Brits with solar PV installs are too focused on the financial benefits of their installations, wrongly believing that exporting energy provides maximum benefit, according to academic research by a UK smart grid project.
The study, led by the University of Durham as part of the Customer-Led Network Revolution (CLNR), discovered that PV owners are undervaluing the financial benefits of consuming energy generated onsite. The study found that the adoption of solar is being driven by new conventions which are focused on the financial motivations given by the feed-in tariff.
“Onsite use of power isn’t widely recognised as a way to maximise financial benefits for PV owners, even though the cost of electricity proves that it’s economically sensible for them to use as much as possible so they don’t have to buy electricity from a supplier,” said Dr Liz Sidebotham of Northern Powergrid, one of the company’s behind the CLNR.

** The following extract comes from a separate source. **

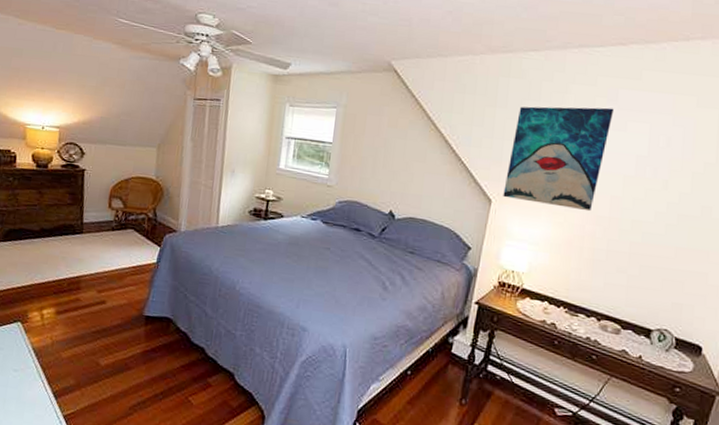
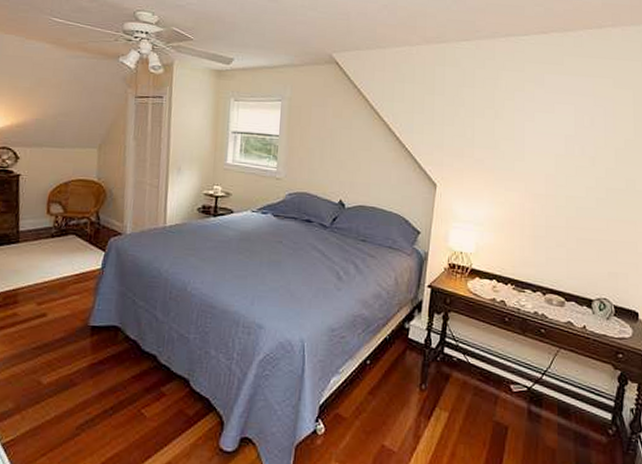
wall art: present [503,106,614,212] -> none [447,91,542,190]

The study discovered that PV owners are overvaluing the feed-in tariff revenue generated by exporting excess energy back to the grid instead of using energy generated to negate the purchase of electricity from the grid.
Maximising the amount of solar-generated consumption by PV owners doesn’t only benefit system owners either, as Sidebotham explained: “We have seen that by equipping PV owners with smart meters and in-home energy monitors they were able to better understand and manage their own energy use and generation. It gives PV owners the knowledge to help them cut their energy bills further and become even more energy self-sufficient, lessening the flow of PV-generated energy back onto the networks.
"This could be hugely beneficial to the UK electricity industry, allowing more PV to be installed without the need for investment in network infrastructure, helping the UK on its way to achieving its decarbonisation targets in a more cost-effective way.”
The study also discovered that owners of solar PV tend to better understand their energy consumption which leads to changing consumption habits. Dr Sidebotham added: “Our research has shown that solar PV owners tend to be the most aware and informed when it comes to energy usage. This leads to more active ways of relating to energy, whereby individuals engage in the calculation of their own consumption and generation, as well as in monitoring and managing their use to a greater extent than in other households.”